In NAHEFFA's four-page comment letter, Donovan warned that there are "serious problems" with the proposed voluntary issuer undertakings, including the "arbitrary" 120-day filing deadline for voluntary financial information that the group said is based on a "one-size-fits-all" approach that does not work for non-profits.

While Donovan said NAHEFFA is "enthusiastic" about the establishment of EMMA, too many nonprofits are unable to comply with the voluntary undertakings because they are not feasible or are too expensive, not because the borrowers lack a commitment to disclosure, he said. In the health sector, for example, many critical access hospitals had to prepare and obtain Medicare review of their "cost report" before finalizing their financial information, Donovan wrote.

"This mandated and uncontrollable outside government review may take a considerable period of time," he added, noting that this annual filing deadline may also be impossible for certain colleges that have a fiscal year ending in May or June but do not typically release financial statements until they are reviewed by a governing board that meets in the fall.

"The annual filing undertaking is infeasible for many nonprofits, and they should not be punished in the marketplace for failing to meet an unreasonable or unobtainable standard," Donovan added.

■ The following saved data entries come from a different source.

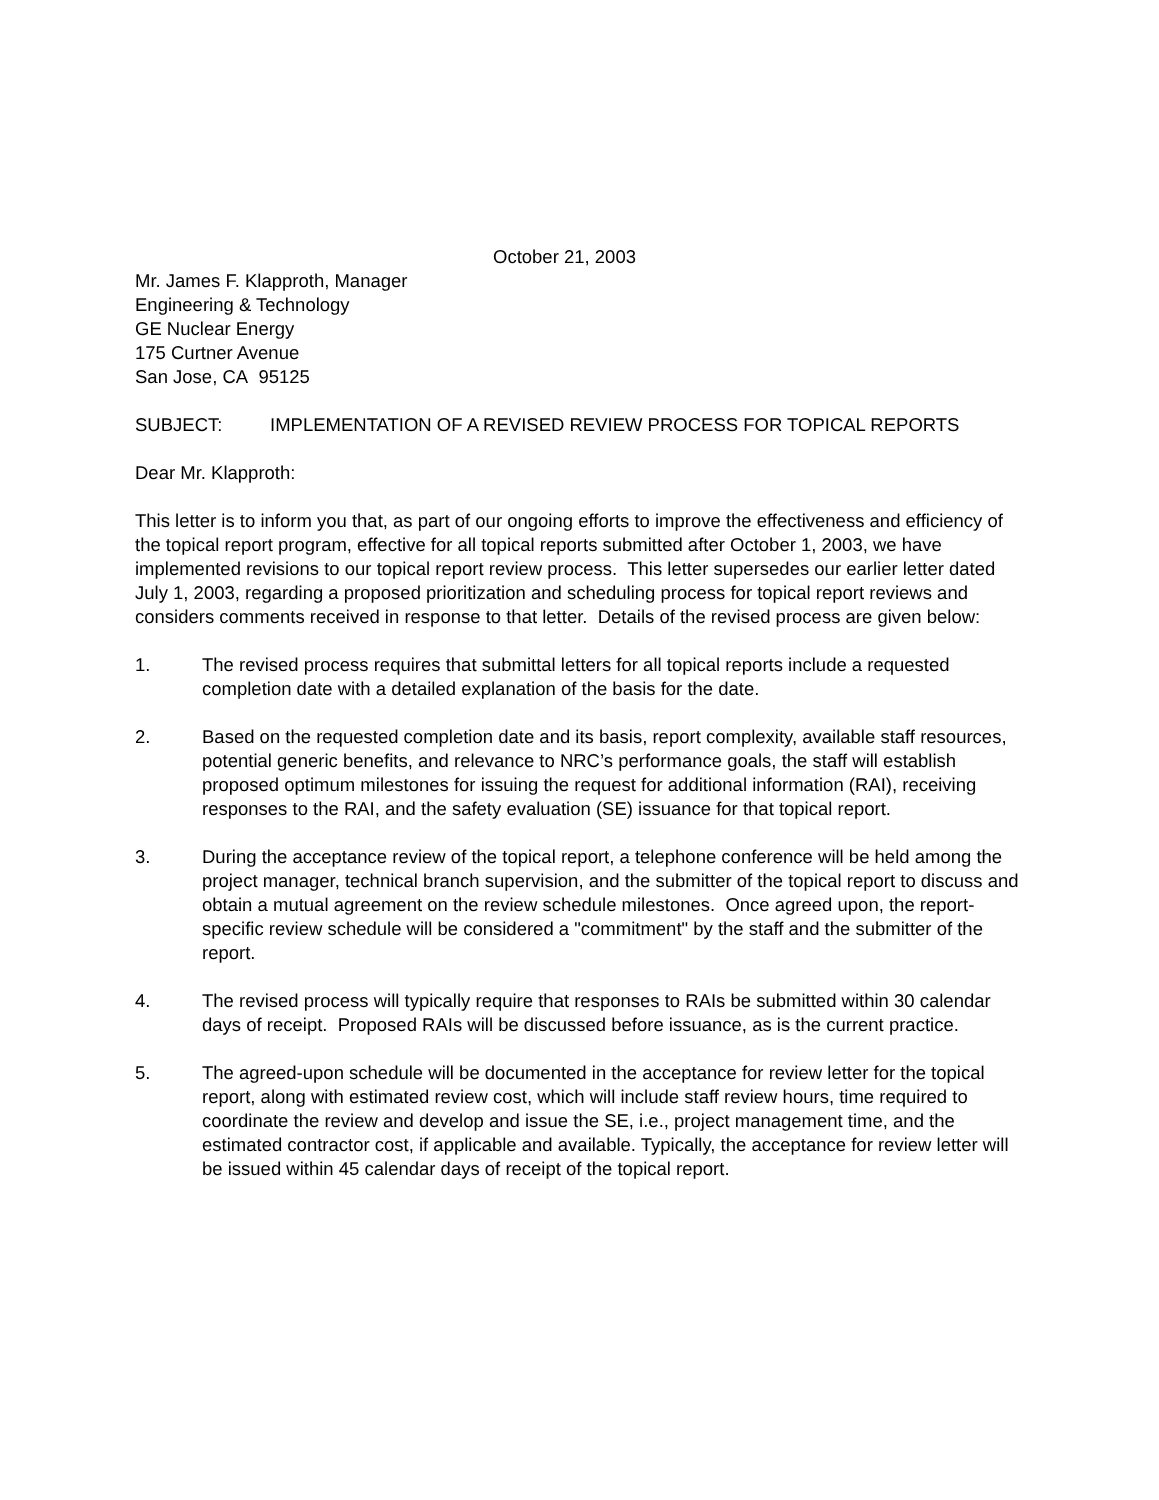October 21, 2003
Mr. James F. Klapproth, Manager
Engineering & Technology
GE Nuclear Energy
175 Curtner Avenue
San Jose, CA 95125
SUBJECT: IMPLEMENTATION OF A REVISED REVIEW PROCESS FOR TOPICAL REPORTS
Dear Mr. Klapproth:
This letter is to inform you that, as part of our ongoing efforts to improve the effectiveness and efficiency of the topical report program, effective for all topical reports submitted after October 1, 2003, we have implemented revisions to our topical report review process. This letter supersedes our earlier letter dated July 1, 2003, regarding a proposed prioritization and scheduling process for topical report reviews and considers comments received in response to that letter. Details of the revised process are given below:
1. The revised process requires that submittal letters for all topical reports include a requested completion date with a detailed explanation of the basis for the date.
2. Based on the requested completion date and its basis, report complexity, available staff resources, potential generic benefits, and relevance to NRC’s performance goals, the staff will establish proposed optimum milestones for issuing the request for additional information (RAI), receiving responses to the RAI, and the safety evaluation (SE) issuance for that topical report.
3. During the acceptance review of the topical report, a telephone conference will be held among the project manager, technical branch supervision, and the submitter of the topical report to discuss and obtain a mutual agreement on the review schedule milestones. Once agreed upon, the report-specific review schedule will be considered a "commitment" by the staff and the submitter of the report.
4. The revised process will typically require that responses to RAIs be submitted within 30 calendar days of receipt. Proposed RAIs will be discussed before issuance, as is the current practice.
5. The agreed-upon schedule will be documented in the acceptance for review letter for the topical report, along with estimated review cost, which will include staff review hours, time required to coordinate the review and develop and issue the SE, i.e., project management time, and the estimated contractor cost, if applicable and available. Typically, the acceptance for review letter will be issued within 45 calendar days of receipt of the topical report.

Donovan said NAHEFFA is concerned that an issuer could commit to meet the voluntary disclosures, advertise those undertakings on EMMA, but in reality fail to disclose them without consequences. In an additional comment letter, SIFMA raised a similar point, and requested guidance from the SEC on dealers' roles in disclosing compliance to investors.

Several other industry groups said yesterday that they plan to soon send their comments on the proposals. Susan Gaffney, director of the GFOA's federal liaison center here, said the issuer group's executive board will be meeting to discuss the MSRB's voluntary disclosure proposal in the next few days and will then submit comments on them.